[Numpy-discussion] Status of NumPy and Python 3.3

Ondřej Čertík ondrej.certik@gmail....
Sat Jul 28 09:58:57 CDT 2012


On Sat, Jul 28, 2012 at 2:36 AM, Stefan Krah <stefan-usenet@bytereef.org> wrote:
> Ond??ej ??ert??k <ondrej.certik@gmail.com> wrote:
>> >> I took a brief look at it, and from the errors I have seen, one is
>> >> cosmetic, the other one is a bit more involved (rewriting
>> >> PyArray_Scalar unicode support). While it is not difficult in nature,
>> >> the current code has multiple #ifdef of Py_UNICODE_WIDE, meaning it
>> >> would require multiple configurations on multiple python versions to
>> >> be tested.
> The cleanest way might be to leave the existing code in place and write
> completely new and independent code for Python 3.3.
>> https://github.com/numpy/numpy/pull/366
>> It's a work in progress, I am still have some little issues, see the
>> PR for up-to-date details.
> I'm not a Unicode expert, but I think it's best to avoid Py_UNICODE altogether.

I think so too.

> What should matter in 3.3 is the maximum character in a Unicode string that
> determines the kind of the string:
>    PyUnicode_1BYTE_KIND  ->  Py_UCS1
>    PyUnicode_2BYTE_KIND  ->  Py_UCS2
>    PyUnicode_4BYTE_KIND  ->  Py_UCS4
> So Py_UNICODE_WIDE should not matter as all builds support PyUnicode_4BYTE_KIND.
> That's why I /think/ it's possible to drop Py_UNICODE altogether. For instance,
> the line in https://github.com/certik/numpy/commit/d02e36e5c85d5ee444614254643037aafc8deccc
> should probably be:
>   itemsize = PyUnicode_GetLength(robj) * PyUnicode_KIND(robj)

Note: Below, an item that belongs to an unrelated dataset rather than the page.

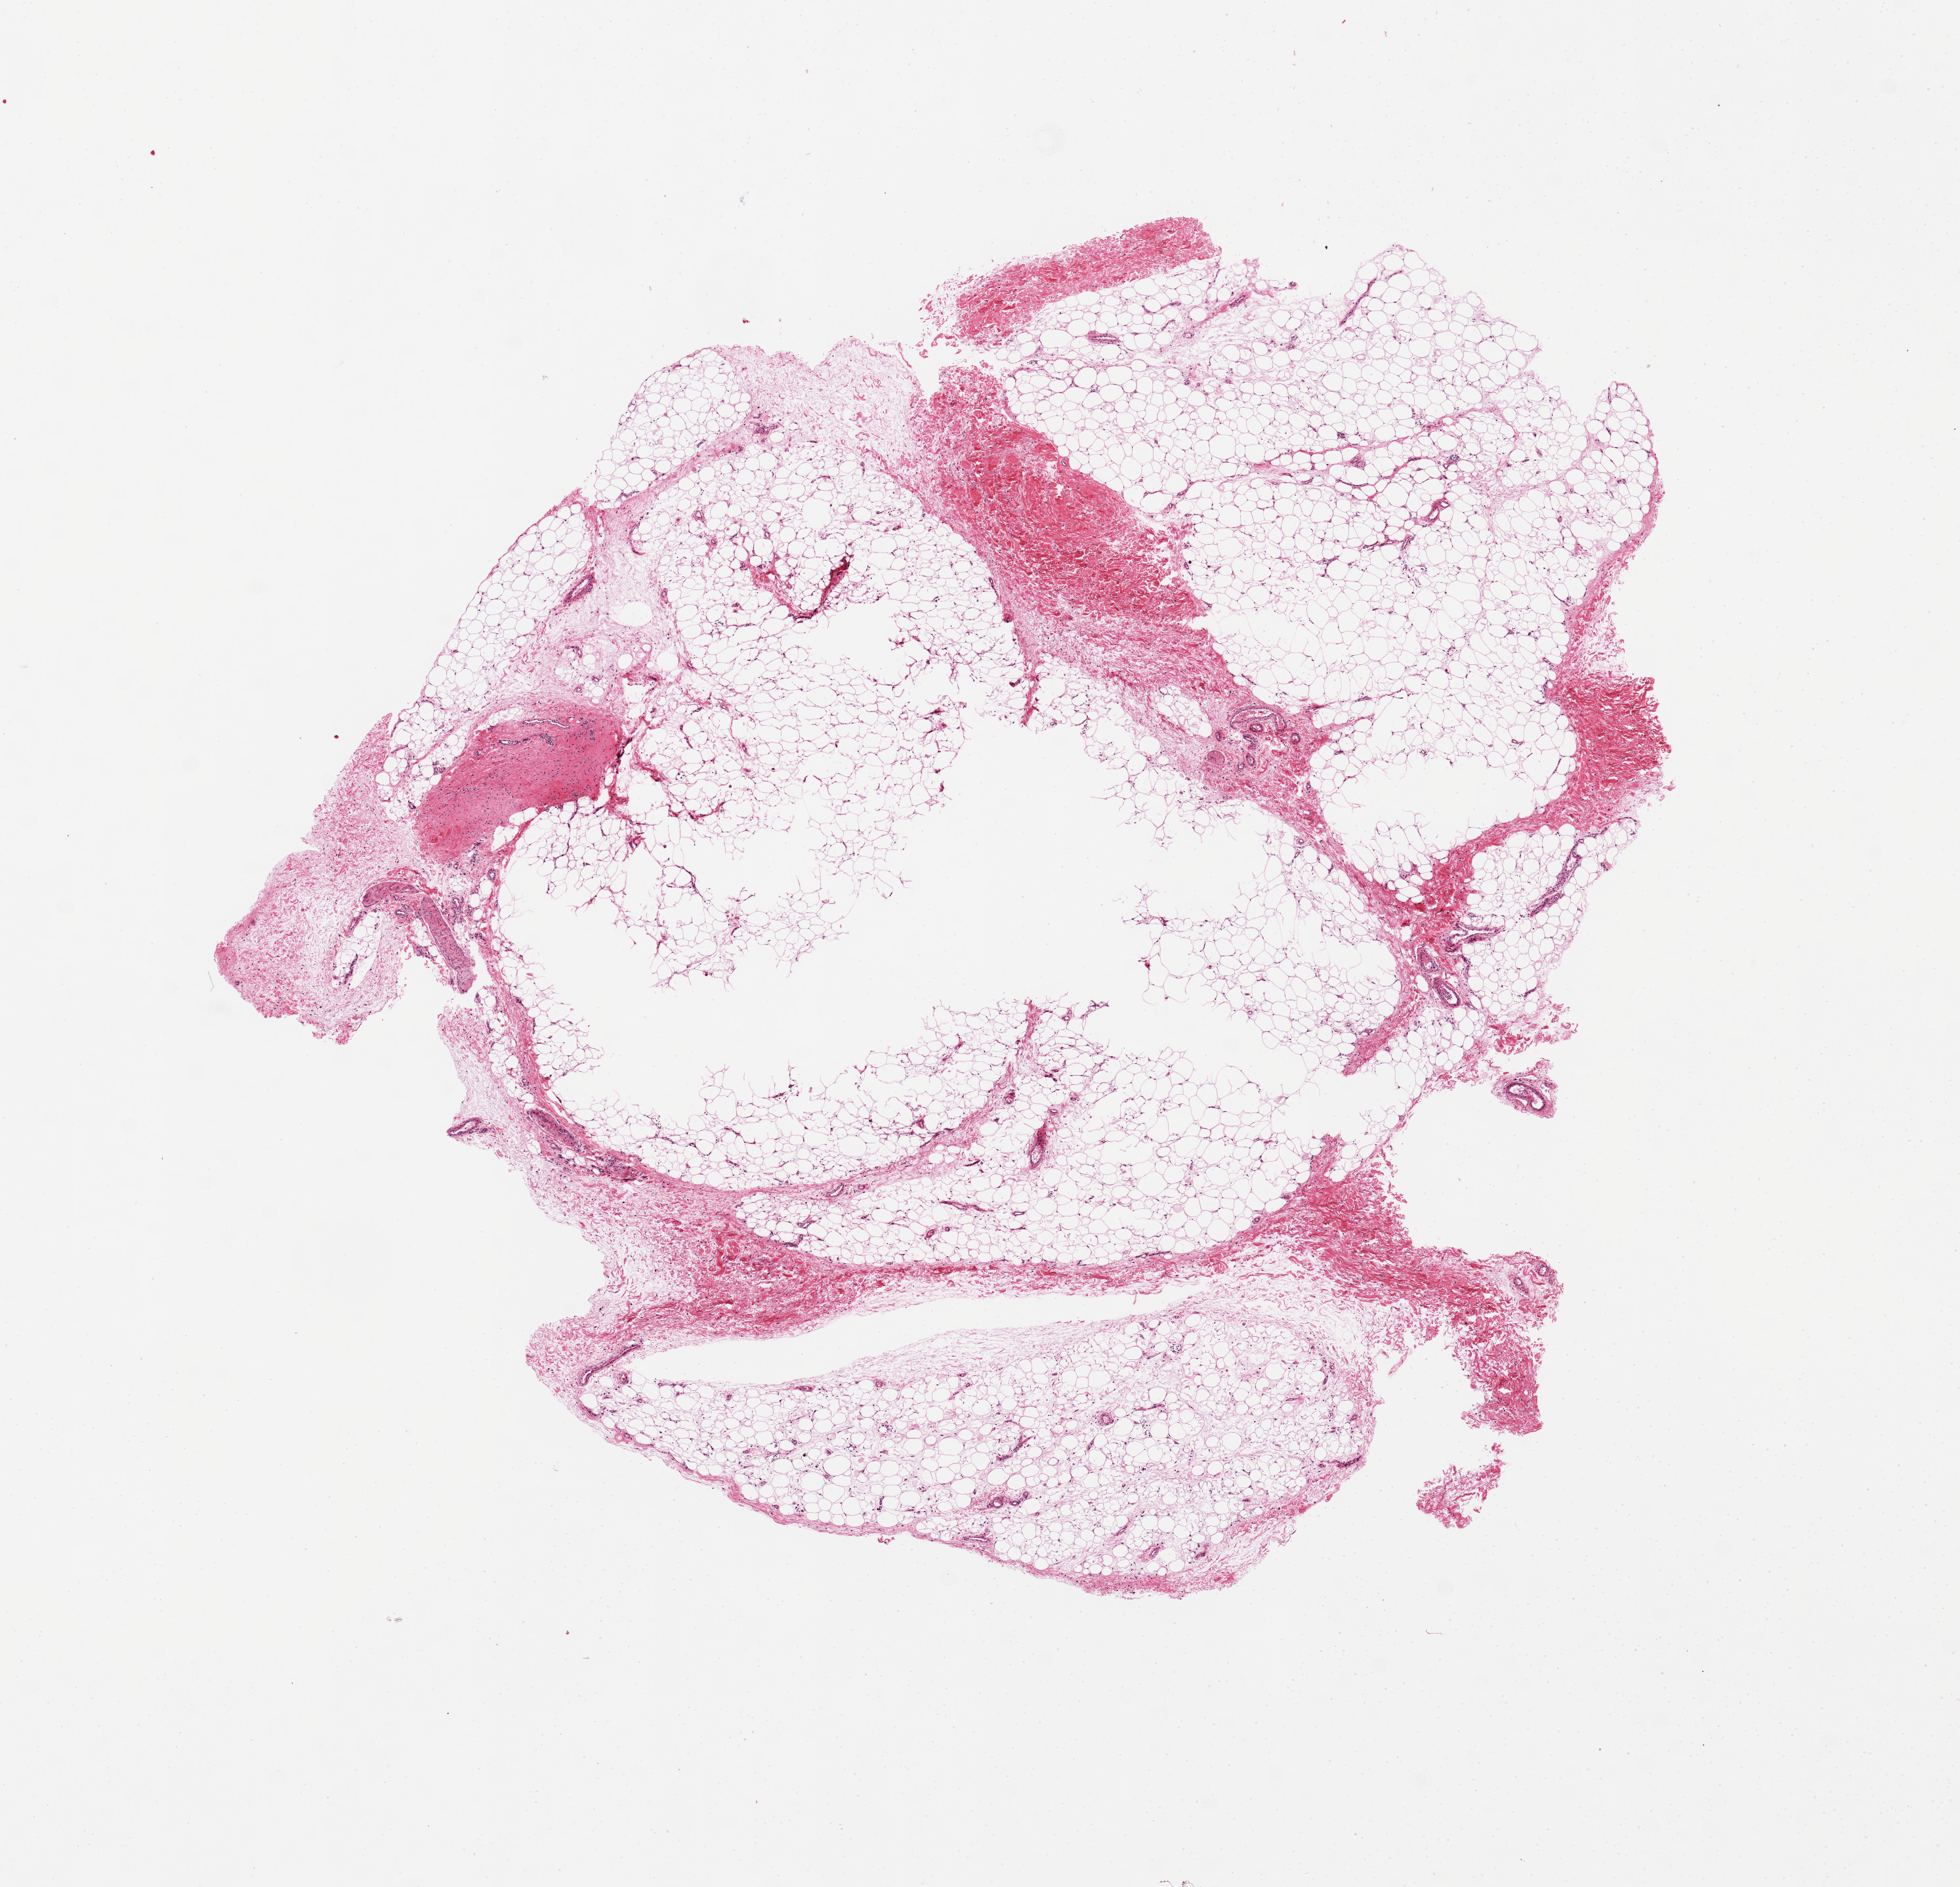
Whole-slide image, haematoxylin and eosin stain — a low-resolution overview of the entire scanned area, about 11.8 x 11.4 mm; PAXgene-fixed paraffin-embedded (PFPE) section; target tissue: adipose tissue; donor tissue sample. Donor: male.
Review note (as recorded): Central 30% unfixed zone.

Yes, I think that's it. I've changed it and pushed in the change into the PR.

I am now seeing failures like these:

ERROR: test_rmul (test_defchararray.TestOperations)
Traceback (most recent call last):
  File "/home/ondrej/py33/lib/python3.3/site-packages/numpy/core/tests/test_defchararray.py",
line 592, in test_rmul
    Ar = np.array([[A[0,0]*r, A[0,1]*r],
  File "/home/ondrej/py33/lib/python3.3/site-packages/numpy/core/defchararray.py",
line 1916, in __getitem__
    if issubclass(val.dtype.type, character) and not _len(val) == 0:
AttributeError: 'str' object has no attribute 'dtype'

Here is the code in defchararray.py:

1911 	        if not _globalvar and self.dtype.char not in 'SUbc':
1912 	            raise ValueError("Can only create a chararray from
string data.")
1914 	    def __getitem__(self, obj):
1915 	        val = ndarray.__getitem__(self, obj)
1916 ->	        if issubclass(val.dtype.type, character) and not _len(val) == 0:
1917 	            temp = val.rstrip()
1918 	            if _len(temp) == 0:
1919 	                val = ''
1920 	            else:
1921 	                val = temp

and here is some debugging info:

(Pdb) p self
(Pdb) p obj
(0, 0)
(Pdb) p val
(Pdb) p type(val)
<class 'str'>

So "val" is a Python string, which of course doesn't have .dtype. What
I don't understand yet is why

val = ndarray.__getitem__(self, obj)

returns a Python string. I've been debugging it for a few hours
yesterday, but so far no luck.

Then there are failures in the test_unicode.py of the following type:

FAIL: Check byteorder of single-dimensional objects
Traceback (most recent call last):
  File "/home/ondrej/py33/lib/python3.3/site-packages/numpy/core/tests/test_unicode.py",
line 286, in test_valuesSD
    self.assertTrue(ua[0] != ua2[0])
AssertionError: False is not true

I didn't dig into those yet.

If anyone has any ideas, let me know.